## Text
___

45-46k?? ok i think i will stick to AMD config... so thnx for the last line...


----------



## Piyush (Jan 20, 2011)

@Gaurav

that means u have around 10-11k in ur pocket
so go for sapphire HD 6850 1gb or Zotac Gtx 460 1gb 
both are awesome cards
will even play games smoothly at higher resolutions and settings if u plan to buy a large 
monitor in future


----------



## Cilus (Jan 20, 2011)

+1 to Piyush
HD 6850 or GTX 460 1 GB is a better option as the price difference is only few hundred bucks and performance wise they are much better than the GTX 460 768 MB version. My vote goes to HD 6850


----------



## Piyush (Jan 20, 2011)

same here
6850 is a good OCer too


----------



## coderunknown (Jan 20, 2011)

GauravTensor said:


> oh goodie... btw  i dont need the UPS... the current one is fine.. and i have a sony dvd drive.. so that means total cost is 19.7k (which is nearly the same price as the crap Chirag D-18 Desktop PC that dad bought...god i told him that i will tell him what to get ---but one day i come back from school to find a pc waiting)...
> all that remains is the gfx card... well i can always call you when the time is right... (so gimme your cell number plz)..
> 
> thnx again...



will the current one hold the load of a 20" monitor & a heavy setup? i doubt.

will PM you my number.


----------



## Gaurav Bhattacharjee (Jan 21, 2011)

@Piyush and Cilius    

really i doubt that this family pc will need AMD 6xxx series or even GTX 460...
just a mid-range card would do... 

but let's see... who knows dad might agree to get it... 

he's already seen sam's suggested config... and has agreed with it...



Sam.Shab said:


> will the current one hold the load of a 20" monitor & a heavy setup? i doubt.
> 
> will PM you my number.



um... i meant the UPS not PSU... its a Moser Baer 600VA.... 
also the board has only ONE ps/2 mouse OR keyboard port... i have ps/2 mouse AND keyboard ....what to do ??

i haven't received your PM yet...


----------



## deep92 (Jan 21, 2011)

ps/2 to usb adapters are available.you can use them to connect your mouse or keyboard to the computer.but i suggest you to get a little better processor than ii x3 440.you can just buy ii x4 635 with a hd 5770(or gts 450) would be balanced system than a x3 440 and 6850/gtx 460.


----------



## coderunknown (Jan 21, 2011)

GauravTensor said:


> um... i meant the UPS not PSU... its a Moser Baer 600VA....



i know. but with a powerful config & a 20" display, UPS won't give backup for more than a minute. maybe less if the UPS is old.



GauravTensor said:


> also the board has only ONE ps/2 mouse OR keyboard port... i have ps/2 mouse AND keyboard ....what to do ??

___

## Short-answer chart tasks
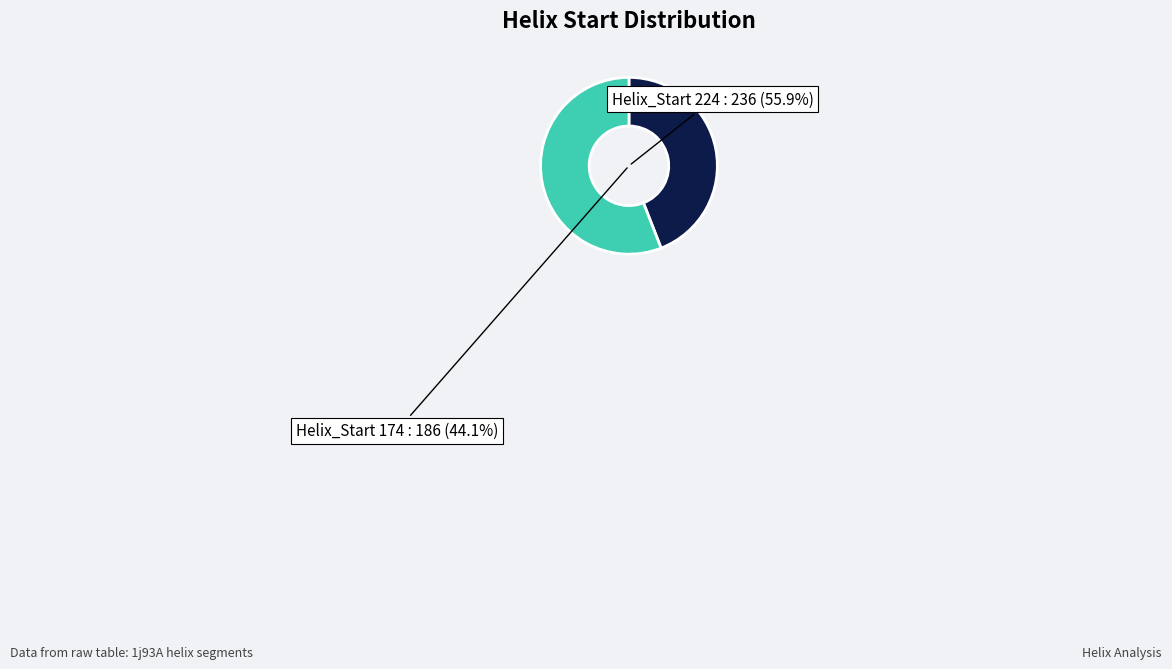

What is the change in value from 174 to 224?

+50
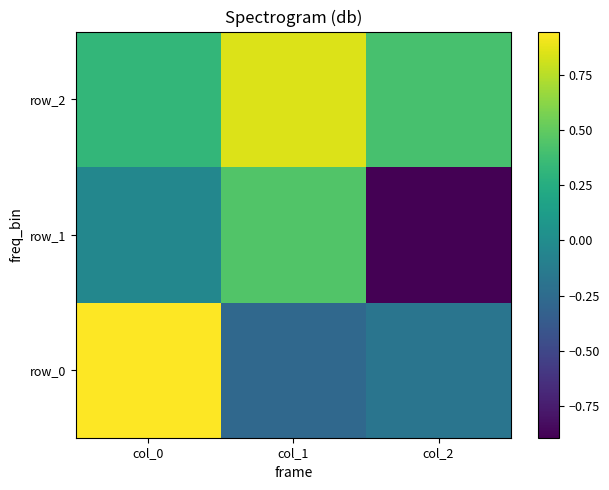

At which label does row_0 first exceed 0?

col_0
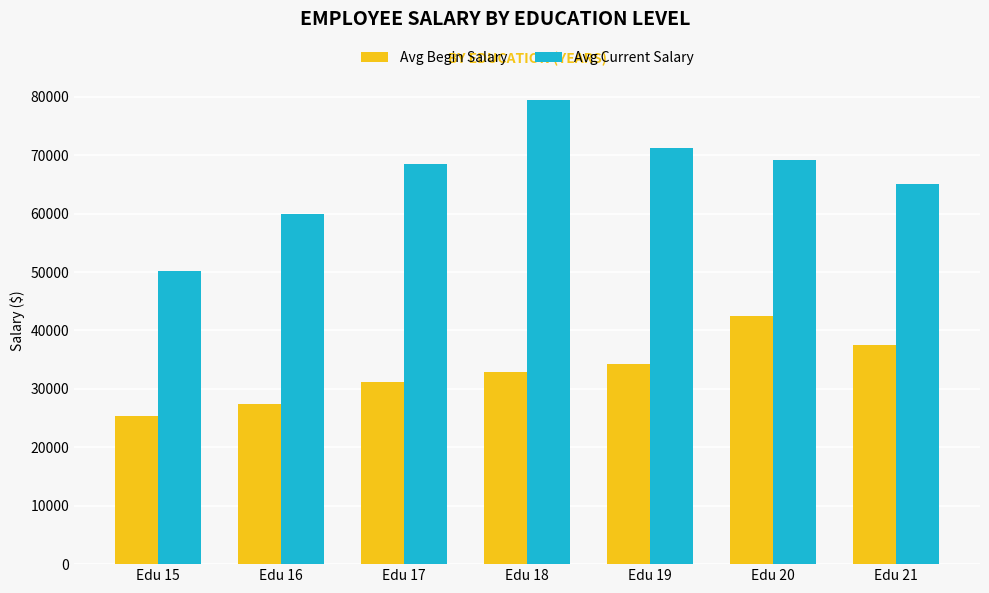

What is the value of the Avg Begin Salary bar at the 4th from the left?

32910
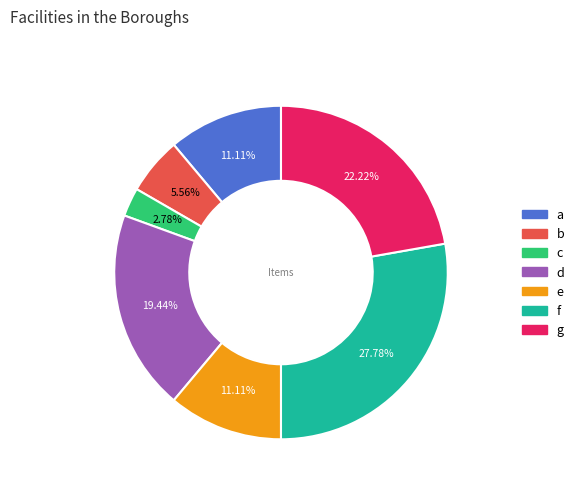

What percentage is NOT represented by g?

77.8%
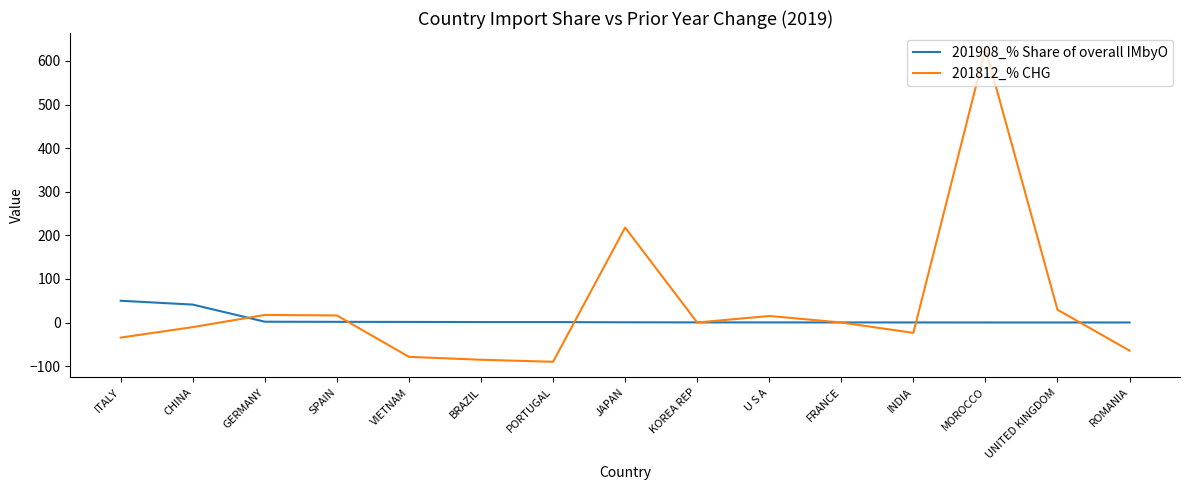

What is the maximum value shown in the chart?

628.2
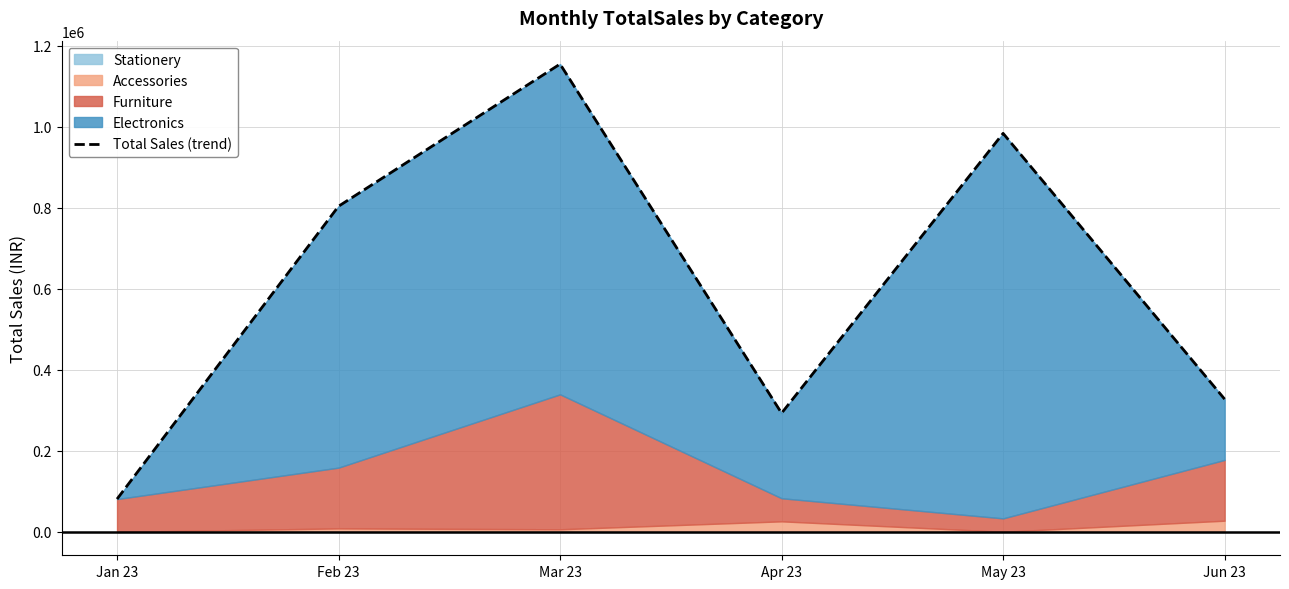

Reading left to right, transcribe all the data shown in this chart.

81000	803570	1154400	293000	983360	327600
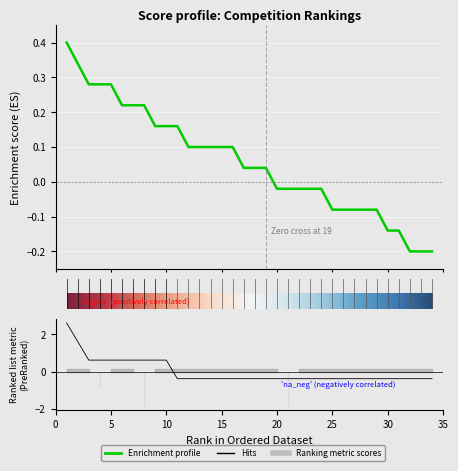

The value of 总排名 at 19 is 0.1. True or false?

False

___

## Things to do
**a.** Answer the following questions about the thread:
(i) Which two graphics cards does Piyush recommend in his first post?
(ii) What make and rating is the UPS that Gaurav Bhattacharjee already owns?
(iii) According to deep92, what can be used to connect the mouse or keyboard to the computer?
**b.** Extract the passage of the thread between "## Gaurav Bhattacharjee" and "agreed with it...", inclusive.

## Answers to each task
**a.**
(i) The Sapphire HD 6850 1 GB and the Zotac GTX 460 1 GB.
(ii) A Moser Baer 600VA.
(iii) PS/2 to USB adapters.

**b.**
## Gaurav Bhattacharjee (Jan 21, 2011)

@Piyush and Cilius    

really i doubt that this family pc will need AMD 6xxx series or even GTX 460...
just a mid-range card would do... 

but let's see... who knows dad might agree to get it... 

he's already seen sam's suggested config... and has agreed with it...